- [What is needed]: Transcribe the entries below without alteration.

- [Exercise inputs]:
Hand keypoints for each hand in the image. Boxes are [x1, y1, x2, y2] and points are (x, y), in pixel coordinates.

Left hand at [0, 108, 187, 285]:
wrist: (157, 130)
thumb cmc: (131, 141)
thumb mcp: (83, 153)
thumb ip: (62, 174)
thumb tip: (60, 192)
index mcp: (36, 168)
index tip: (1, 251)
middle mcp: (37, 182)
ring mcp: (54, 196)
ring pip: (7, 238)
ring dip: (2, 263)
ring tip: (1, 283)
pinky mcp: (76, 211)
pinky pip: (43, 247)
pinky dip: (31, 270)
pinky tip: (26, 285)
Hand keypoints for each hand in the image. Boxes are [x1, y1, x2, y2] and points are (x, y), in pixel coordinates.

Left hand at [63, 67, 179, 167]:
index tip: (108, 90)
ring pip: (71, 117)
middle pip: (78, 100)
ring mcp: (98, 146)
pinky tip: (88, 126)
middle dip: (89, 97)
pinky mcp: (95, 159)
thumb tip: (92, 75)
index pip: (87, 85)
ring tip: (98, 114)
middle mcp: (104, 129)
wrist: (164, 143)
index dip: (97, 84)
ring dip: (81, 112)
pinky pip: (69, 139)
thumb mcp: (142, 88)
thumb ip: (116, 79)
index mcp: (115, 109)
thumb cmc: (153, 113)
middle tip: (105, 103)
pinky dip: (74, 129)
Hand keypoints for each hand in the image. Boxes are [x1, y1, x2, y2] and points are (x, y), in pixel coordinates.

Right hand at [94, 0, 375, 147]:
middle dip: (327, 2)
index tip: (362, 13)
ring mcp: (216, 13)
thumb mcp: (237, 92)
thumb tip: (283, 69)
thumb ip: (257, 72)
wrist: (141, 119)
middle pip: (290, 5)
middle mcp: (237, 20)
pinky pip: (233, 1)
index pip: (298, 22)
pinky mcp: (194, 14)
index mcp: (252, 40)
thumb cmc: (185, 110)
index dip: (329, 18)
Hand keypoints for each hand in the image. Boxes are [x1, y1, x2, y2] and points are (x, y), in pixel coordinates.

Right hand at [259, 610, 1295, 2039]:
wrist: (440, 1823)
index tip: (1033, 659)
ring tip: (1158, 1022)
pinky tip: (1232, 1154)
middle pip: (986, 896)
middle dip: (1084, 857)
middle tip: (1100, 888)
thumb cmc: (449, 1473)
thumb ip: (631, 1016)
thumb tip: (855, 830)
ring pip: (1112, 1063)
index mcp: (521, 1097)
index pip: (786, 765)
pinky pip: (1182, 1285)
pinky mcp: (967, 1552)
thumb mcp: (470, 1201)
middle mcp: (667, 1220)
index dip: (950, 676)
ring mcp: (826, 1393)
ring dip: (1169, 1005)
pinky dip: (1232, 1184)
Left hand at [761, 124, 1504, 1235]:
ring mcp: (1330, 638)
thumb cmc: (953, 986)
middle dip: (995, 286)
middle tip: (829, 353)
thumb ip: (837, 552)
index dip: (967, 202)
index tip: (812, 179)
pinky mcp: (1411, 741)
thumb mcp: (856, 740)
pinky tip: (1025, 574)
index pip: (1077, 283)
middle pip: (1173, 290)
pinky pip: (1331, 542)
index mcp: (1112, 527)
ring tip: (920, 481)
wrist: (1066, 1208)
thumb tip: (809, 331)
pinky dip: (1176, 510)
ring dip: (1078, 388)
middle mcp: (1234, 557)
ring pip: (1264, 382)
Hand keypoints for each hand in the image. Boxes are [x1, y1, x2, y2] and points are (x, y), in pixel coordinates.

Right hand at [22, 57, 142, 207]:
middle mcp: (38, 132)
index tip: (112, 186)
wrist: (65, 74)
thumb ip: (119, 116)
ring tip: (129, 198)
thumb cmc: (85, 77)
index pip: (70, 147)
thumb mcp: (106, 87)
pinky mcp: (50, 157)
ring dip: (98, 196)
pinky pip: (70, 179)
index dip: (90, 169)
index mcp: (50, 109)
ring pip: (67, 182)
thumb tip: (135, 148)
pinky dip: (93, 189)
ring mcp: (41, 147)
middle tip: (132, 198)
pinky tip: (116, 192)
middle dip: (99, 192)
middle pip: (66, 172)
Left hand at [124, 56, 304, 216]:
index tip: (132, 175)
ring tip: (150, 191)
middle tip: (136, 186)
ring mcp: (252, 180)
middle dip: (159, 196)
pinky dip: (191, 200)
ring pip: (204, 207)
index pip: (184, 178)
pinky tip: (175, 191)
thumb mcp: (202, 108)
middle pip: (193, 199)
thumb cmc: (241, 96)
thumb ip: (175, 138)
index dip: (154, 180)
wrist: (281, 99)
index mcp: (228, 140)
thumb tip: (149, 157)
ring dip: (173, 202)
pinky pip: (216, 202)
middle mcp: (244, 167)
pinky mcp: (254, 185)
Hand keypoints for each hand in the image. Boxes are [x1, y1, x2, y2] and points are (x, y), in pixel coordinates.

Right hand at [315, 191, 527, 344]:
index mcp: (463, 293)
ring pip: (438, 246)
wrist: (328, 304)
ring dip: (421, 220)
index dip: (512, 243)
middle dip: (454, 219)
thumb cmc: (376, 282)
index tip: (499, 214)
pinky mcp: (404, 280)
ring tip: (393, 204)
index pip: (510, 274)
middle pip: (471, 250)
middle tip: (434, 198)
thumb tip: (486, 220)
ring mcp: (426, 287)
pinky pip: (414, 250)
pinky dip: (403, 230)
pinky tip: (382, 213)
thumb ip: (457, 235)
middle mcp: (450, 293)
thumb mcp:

- [Exercise result]:
Hand keypoints for each hand in the image. Boxes are [x1, y1, x2, y2] and points are (x, y), in pixel coordinates.

Left hand at [0, 108, 187, 285]:
wrist: (157, 130)
thumb cmc: (131, 141)
thumb mcp: (83, 153)
thumb ip: (62, 174)
thumb tip: (60, 192)
index mcp: (36, 168)
index tip: (1, 251)
middle mcp: (37, 182)
ring mcp: (54, 196)
ring pip: (7, 238)
ring dip: (2, 263)
ring tip: (1, 283)
pinky mcp: (76, 211)
pinky pip: (43, 247)
pinky dip: (31, 270)
pinky tip: (26, 285)
Hand keypoints for each hand in the image. Boxes are [x1, y1, x2, y2] and points are (x, y), in pixel coordinates.

Left hand at [63, 67, 179, 167]:
index tip: (108, 90)
ring pip: (71, 117)
middle pip: (78, 100)
ring mcp: (98, 146)
pinky tip: (88, 126)
middle dip: (89, 97)
pinky mcp: (95, 159)
thumb tip: (92, 75)
index pip: (87, 85)
ring tip: (98, 114)
middle mcp: (104, 129)
wrist: (164, 143)
index dip: (97, 84)
ring dip: (81, 112)
pinky pip: (69, 139)
thumb mcp: (142, 88)
thumb ip: (116, 79)
index mcp: (115, 109)
thumb cmc: (153, 113)
middle tip: (105, 103)
pinky dip: (74, 129)
Hand keypoints for each hand in the image. Boxes are [x1, y1, x2, y2] and points are (x, y), in pixel coordinates.

Right hand at [94, 0, 375, 147]:
middle dip: (327, 2)
index tip: (362, 13)
ring mcp: (216, 13)
thumb mcp: (237, 92)
thumb tip: (283, 69)
thumb ip: (257, 72)
wrist: (141, 119)
middle pip: (290, 5)
middle mcp: (237, 20)
pinky pip: (233, 1)
index pip: (298, 22)
pinky mcp: (194, 14)
index mcp: (252, 40)
thumb cmc: (185, 110)
index dip: (329, 18)
Hand keypoints for each hand in the image. Boxes are [x1, y1, x2, y2] and points are (x, y), in pixel coordinates.

Right hand at [259, 610, 1295, 2039]:
wrist: (440, 1823)
index tip: (1033, 659)
ring tip: (1158, 1022)
pinky tip: (1232, 1154)
middle pip: (986, 896)
middle dip: (1084, 857)
middle tip: (1100, 888)
thumb cmc: (449, 1473)
thumb ip: (631, 1016)
thumb tip: (855, 830)
ring pip: (1112, 1063)
index mcp: (521, 1097)
index pip: (786, 765)
pinky pip: (1182, 1285)
pinky mcp: (967, 1552)
thumb mcp: (470, 1201)
middle mcp: (667, 1220)
index dip: (950, 676)
ring mcp: (826, 1393)
ring dip: (1169, 1005)
pinky dip: (1232, 1184)
Left hand at [761, 124, 1504, 1235]:
ring mcp: (1330, 638)
thumb cmc: (953, 986)
middle dip: (995, 286)
middle tip: (829, 353)
thumb ip: (837, 552)
index dip: (967, 202)
index tip: (812, 179)
pinky mcp: (1411, 741)
thumb mcp: (856, 740)
pinky tip: (1025, 574)
index pip: (1077, 283)
middle pip: (1173, 290)
pinky pip: (1331, 542)
index mcp: (1112, 527)
ring tip: (920, 481)
wrist: (1066, 1208)
thumb tip: (809, 331)
pinky dip: (1176, 510)
ring dip: (1078, 388)
middle mcp: (1234, 557)
ring pip: (1264, 382)
Hand keypoints for each hand in the image. Boxes are [x1, y1, x2, y2] and points are (x, y), in pixel coordinates.

Right hand at [22, 57, 142, 207]:
middle mcp: (38, 132)
index tip: (112, 186)
wrist: (65, 74)
thumb ip: (119, 116)
ring tip: (129, 198)
thumb cmc: (85, 77)
index pip: (70, 147)
thumb mcp: (106, 87)
pinky mcp: (50, 157)
ring dip: (98, 196)
pinky pip: (70, 179)
index dip: (90, 169)
index mcp: (50, 109)
ring pip: (67, 182)
thumb tip: (135, 148)
pinky dip: (93, 189)
ring mcp: (41, 147)
middle tip: (132, 198)
pinky tip: (116, 192)
middle dip: (99, 192)
middle pip: (66, 172)
Left hand at [124, 56, 304, 216]:
index tip: (132, 175)
ring tip: (150, 191)
middle tip: (136, 186)
ring mcp: (252, 180)
middle dip: (159, 196)
pinky dip: (191, 200)
ring pip: (204, 207)
index pip: (184, 178)
pinky tip: (175, 191)
thumb mcp: (202, 108)
middle pip: (193, 199)
thumb cmc: (241, 96)
thumb ip: (175, 138)
index dip: (154, 180)
wrist: (281, 99)
index mcp: (228, 140)
thumb tip: (149, 157)
ring dip: (173, 202)
pinky pip: (216, 202)
middle mcp: (244, 167)
pinky mcp: (254, 185)
Hand keypoints for each hand in the image. Boxes are [x1, y1, x2, y2] and points are (x, y), in pixel coordinates.

Right hand at [315, 191, 527, 344]:
index mcp: (463, 293)
ring pip: (438, 246)
wrist: (328, 304)
ring dip: (421, 220)
index dip: (512, 243)
middle dip: (454, 219)
thumb cmc: (376, 282)
index tip: (499, 214)
pinky mcp: (404, 280)
ring tip: (393, 204)
index pip: (510, 274)
middle pip: (471, 250)
middle tip: (434, 198)
thumb tip: (486, 220)
ring mcp: (426, 287)
pinky pip: (414, 250)
pinky dip: (403, 230)
pinky tip: (382, 213)
thumb ip: (457, 235)
middle mcp: (450, 293)
thumb mcp:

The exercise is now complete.